Se da un lato l’“accessibilità universale” è sinonimo di opportunità più grandi, dall’altro ci pone di fronte a una domanda importante: se il valore di una piattaforma non si gioca più solo sull’hardware o su esclusive blindate — cosa resta come vero elemento di differenziazione? Nintendo continua a rispondere con coerenza: riaffermando la propria identità attraverso esclusive first-party, evitando la guerra dei teraflop e coltivando creatività e gameplay distintivi. Microsoft e Sony, invece, procedono a capitoli alterni tra apertura e ridisegno culturale.

Forse non assisteremo più a guerre frontali tra “sonari e boxari”, combattute principalmente sui forum, ma a una lenta ridefinizione dei ruoli. E, da giocatore, non posso che chiedermi se questa comodità diffusa non rischi di rubarci qualcosa di prezioso: il senso di appartenenza che un tempo dava scegliere “la propria” console.

1 COMMENTO

  1. Faccio parte di quell’era videoludica che potremmo definire la preistoria del gaming: quando noi ragazzotti, cresciuti a pane e Nutella (credendo fosse pure salubre), arrivavamo perfino a picchiarci ( non scherzo) per stabilire quale computer prima, e quale console poi, fosse migliore dell’altra.

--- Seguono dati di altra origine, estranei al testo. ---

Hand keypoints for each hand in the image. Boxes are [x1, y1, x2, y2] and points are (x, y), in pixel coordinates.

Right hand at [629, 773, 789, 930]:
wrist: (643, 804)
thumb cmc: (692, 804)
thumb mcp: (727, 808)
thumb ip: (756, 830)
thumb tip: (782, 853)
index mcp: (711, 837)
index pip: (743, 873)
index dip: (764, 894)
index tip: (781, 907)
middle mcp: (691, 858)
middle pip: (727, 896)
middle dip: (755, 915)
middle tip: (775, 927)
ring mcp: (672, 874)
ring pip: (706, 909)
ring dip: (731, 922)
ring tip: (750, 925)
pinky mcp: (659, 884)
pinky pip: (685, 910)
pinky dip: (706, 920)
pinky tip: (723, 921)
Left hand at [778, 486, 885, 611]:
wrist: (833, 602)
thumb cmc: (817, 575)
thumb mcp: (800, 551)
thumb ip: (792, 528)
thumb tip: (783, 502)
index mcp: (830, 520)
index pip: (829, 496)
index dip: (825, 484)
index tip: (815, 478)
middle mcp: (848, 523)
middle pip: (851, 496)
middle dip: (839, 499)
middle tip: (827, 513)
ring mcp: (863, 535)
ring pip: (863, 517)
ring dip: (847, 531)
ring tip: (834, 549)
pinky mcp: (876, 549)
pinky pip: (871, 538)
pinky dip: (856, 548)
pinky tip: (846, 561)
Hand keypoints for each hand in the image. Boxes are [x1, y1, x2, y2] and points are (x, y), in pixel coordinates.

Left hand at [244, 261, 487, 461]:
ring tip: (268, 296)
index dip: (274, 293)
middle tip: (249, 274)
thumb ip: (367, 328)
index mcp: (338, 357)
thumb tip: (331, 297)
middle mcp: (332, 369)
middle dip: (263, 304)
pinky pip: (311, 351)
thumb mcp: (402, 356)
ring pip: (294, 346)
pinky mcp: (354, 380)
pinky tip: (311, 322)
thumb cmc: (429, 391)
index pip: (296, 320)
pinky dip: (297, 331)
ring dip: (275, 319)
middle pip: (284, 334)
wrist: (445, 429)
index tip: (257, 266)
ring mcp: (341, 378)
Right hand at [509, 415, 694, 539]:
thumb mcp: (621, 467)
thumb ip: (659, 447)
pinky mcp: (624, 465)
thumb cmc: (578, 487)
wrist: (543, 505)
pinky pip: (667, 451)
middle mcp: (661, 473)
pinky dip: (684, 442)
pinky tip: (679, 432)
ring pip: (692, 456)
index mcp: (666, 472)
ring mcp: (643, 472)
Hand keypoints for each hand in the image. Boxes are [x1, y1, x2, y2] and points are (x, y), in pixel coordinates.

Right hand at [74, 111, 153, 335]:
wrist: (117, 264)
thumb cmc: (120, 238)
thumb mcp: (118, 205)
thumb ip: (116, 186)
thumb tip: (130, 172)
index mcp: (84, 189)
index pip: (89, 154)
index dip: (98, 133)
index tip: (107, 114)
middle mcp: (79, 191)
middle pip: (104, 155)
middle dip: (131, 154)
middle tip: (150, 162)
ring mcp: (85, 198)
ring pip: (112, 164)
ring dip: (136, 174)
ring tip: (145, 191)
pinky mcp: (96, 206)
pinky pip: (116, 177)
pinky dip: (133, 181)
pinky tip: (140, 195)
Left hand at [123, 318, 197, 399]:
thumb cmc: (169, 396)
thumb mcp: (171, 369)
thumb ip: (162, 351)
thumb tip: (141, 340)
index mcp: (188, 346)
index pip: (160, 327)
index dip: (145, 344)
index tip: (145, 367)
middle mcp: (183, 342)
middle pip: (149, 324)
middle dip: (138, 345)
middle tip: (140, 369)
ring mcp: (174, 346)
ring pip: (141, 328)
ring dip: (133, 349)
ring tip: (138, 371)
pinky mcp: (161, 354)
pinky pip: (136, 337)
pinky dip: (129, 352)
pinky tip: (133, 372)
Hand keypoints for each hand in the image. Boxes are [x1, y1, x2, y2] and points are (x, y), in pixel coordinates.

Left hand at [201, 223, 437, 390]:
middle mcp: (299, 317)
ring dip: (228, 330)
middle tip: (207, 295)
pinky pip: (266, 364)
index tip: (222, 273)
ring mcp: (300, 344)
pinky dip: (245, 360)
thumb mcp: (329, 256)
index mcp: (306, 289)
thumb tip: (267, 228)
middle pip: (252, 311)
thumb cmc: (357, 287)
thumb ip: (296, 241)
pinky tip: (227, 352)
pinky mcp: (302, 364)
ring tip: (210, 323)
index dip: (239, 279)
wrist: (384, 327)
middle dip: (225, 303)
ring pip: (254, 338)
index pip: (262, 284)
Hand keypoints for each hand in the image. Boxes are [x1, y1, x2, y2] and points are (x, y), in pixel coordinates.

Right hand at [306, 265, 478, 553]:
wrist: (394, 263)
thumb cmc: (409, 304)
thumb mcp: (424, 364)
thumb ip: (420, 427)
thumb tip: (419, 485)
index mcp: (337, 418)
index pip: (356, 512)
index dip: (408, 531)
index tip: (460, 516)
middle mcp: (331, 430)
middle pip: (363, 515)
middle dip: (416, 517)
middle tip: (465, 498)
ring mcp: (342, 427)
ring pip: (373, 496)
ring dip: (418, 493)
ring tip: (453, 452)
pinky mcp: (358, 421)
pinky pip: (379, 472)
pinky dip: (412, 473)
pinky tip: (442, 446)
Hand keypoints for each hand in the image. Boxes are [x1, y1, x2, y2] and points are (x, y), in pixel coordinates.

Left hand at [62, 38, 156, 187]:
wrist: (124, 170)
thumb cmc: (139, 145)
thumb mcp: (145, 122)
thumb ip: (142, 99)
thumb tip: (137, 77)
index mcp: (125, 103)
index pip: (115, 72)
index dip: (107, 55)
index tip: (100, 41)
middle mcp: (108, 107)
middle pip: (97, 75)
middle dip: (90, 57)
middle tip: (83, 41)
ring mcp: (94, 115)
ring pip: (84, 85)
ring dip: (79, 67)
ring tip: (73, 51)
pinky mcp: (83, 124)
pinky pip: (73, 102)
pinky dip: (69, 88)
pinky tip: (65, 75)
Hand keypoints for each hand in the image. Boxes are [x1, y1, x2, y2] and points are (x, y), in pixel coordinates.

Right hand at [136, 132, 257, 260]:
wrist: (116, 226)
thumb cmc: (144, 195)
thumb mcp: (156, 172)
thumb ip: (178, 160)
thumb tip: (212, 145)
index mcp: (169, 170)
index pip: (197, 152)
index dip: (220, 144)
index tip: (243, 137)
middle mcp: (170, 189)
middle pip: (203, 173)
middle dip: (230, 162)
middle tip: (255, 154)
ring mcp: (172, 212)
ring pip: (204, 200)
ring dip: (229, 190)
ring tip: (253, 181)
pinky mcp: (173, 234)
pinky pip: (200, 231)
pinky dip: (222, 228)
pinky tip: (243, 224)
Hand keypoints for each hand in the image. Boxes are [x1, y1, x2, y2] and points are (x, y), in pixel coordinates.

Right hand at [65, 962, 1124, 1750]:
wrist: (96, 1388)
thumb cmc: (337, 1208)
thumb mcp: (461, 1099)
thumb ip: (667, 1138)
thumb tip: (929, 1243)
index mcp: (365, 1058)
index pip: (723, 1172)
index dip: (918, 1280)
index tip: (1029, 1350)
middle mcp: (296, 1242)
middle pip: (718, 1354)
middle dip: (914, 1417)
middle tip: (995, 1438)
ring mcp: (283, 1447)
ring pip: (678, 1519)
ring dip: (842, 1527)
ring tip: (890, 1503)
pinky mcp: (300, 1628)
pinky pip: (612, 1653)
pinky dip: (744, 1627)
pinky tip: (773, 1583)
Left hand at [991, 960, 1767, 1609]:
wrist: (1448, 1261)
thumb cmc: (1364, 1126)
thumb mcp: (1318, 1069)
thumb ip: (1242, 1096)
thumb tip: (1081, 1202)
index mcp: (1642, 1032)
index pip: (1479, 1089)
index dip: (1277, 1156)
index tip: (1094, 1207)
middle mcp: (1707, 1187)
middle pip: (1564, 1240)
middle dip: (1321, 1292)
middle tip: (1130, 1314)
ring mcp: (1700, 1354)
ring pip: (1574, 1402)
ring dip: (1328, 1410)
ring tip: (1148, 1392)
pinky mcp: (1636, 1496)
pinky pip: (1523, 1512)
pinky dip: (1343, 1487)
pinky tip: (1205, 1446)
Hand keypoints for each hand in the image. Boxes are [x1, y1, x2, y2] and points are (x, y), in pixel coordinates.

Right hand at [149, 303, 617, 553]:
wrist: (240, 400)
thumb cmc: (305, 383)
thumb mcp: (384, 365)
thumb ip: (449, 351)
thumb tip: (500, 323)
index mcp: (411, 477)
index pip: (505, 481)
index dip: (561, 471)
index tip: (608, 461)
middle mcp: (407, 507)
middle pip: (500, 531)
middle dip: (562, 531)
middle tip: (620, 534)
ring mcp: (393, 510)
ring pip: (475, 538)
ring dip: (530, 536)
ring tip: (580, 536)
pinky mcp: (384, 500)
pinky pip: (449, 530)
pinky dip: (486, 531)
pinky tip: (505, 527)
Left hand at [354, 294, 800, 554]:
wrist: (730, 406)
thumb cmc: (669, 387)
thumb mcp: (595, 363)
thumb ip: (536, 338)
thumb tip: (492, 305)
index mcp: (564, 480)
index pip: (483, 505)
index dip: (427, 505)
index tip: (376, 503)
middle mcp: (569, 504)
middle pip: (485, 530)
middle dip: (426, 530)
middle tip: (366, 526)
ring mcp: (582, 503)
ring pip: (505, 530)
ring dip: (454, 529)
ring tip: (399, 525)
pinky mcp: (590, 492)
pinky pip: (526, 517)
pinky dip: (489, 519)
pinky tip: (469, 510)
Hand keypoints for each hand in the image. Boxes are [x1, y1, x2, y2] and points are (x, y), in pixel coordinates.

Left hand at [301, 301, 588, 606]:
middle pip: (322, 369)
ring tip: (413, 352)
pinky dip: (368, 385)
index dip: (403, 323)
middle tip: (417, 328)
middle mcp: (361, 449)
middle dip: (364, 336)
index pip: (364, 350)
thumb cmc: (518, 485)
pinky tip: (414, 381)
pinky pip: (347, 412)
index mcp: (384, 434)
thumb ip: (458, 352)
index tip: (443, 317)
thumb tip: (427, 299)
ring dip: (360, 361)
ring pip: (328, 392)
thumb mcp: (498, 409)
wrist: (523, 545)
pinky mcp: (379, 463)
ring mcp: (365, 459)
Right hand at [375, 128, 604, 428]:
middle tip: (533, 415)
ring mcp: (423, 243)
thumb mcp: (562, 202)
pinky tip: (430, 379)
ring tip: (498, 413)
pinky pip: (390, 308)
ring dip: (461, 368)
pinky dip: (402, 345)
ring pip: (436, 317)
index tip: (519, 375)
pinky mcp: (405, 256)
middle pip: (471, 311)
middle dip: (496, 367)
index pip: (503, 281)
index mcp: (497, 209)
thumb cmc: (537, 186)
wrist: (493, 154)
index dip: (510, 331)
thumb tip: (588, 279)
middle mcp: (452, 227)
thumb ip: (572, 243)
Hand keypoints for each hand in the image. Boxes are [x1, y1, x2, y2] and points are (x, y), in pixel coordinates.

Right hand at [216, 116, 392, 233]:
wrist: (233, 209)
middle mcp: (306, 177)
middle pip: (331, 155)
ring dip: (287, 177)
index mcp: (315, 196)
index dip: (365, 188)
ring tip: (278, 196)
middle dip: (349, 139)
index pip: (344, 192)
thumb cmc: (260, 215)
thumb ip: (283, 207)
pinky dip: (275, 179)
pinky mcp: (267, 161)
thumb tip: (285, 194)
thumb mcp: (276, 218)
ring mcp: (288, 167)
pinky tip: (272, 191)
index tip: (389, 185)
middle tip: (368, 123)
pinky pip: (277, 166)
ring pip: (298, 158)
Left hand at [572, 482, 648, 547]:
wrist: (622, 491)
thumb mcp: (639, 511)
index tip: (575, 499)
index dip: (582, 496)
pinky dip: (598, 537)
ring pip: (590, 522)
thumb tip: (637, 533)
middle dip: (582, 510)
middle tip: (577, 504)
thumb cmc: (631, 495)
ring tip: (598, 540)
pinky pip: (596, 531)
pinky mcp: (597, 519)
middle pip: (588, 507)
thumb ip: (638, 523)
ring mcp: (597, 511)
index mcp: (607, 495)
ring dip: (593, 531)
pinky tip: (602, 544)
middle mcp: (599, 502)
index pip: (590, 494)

    Da commodoriano incallito, mi sono trovato costretto a cedere il passo al mondo delle console, poco prima che la grande “C” tramontasse definitivamente. Un tempo non si era soltanto fan, ma veri e propri seguaci: essere un Nintendaro o un Segaro (termine che, da adolescente, poteva essere declinabile con altri possibili significati) era una questione di appartenenza.

    Come dici bene tu, la differenza si creava soprattutto grazie alle esclusive, che spremendo l’hardware fino all’osso diventavano veri e propri simboli di identità. Oggi, certo, abbiamo accesso a un catalogo vastissimo e, giustamente, tu parli di ponti più che di muri. Ma, nel frattempo, si è persa quella parte più poetica della console war.